▶ Work request
Find every line in the data that contains the word "องจากเย". Return each of those lines.
[Opening Record excerpts section]
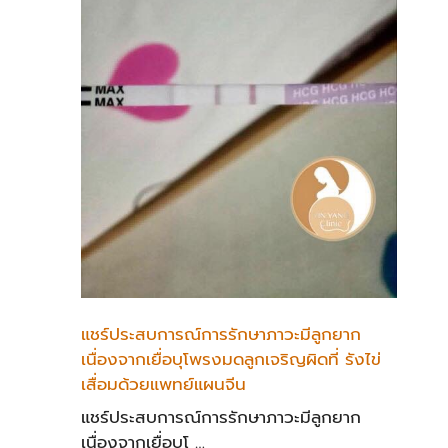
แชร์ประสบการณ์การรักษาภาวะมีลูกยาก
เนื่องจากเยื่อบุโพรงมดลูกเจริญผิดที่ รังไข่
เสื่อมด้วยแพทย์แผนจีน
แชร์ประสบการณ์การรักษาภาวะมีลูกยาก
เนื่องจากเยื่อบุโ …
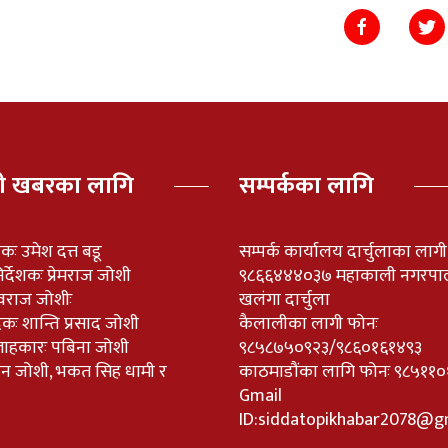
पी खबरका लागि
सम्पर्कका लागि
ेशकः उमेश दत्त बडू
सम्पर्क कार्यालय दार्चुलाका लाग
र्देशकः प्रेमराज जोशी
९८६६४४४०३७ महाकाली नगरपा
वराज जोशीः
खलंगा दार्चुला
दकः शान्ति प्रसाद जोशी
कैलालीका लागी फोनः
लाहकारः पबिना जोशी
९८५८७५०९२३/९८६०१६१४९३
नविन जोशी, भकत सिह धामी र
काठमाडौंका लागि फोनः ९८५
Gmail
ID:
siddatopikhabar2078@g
[Closing Record excerpts section]
[Opening Record excerpts section]
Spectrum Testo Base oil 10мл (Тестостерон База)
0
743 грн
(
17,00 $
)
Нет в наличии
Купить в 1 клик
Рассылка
[Closing Record excerpts section]
▶ Solution to this exercise
เนื่องจากเยื่อบุโพรงมดลูกเจริญผิดที่ รังไข่
เนื่องจากเยื่อบุโ …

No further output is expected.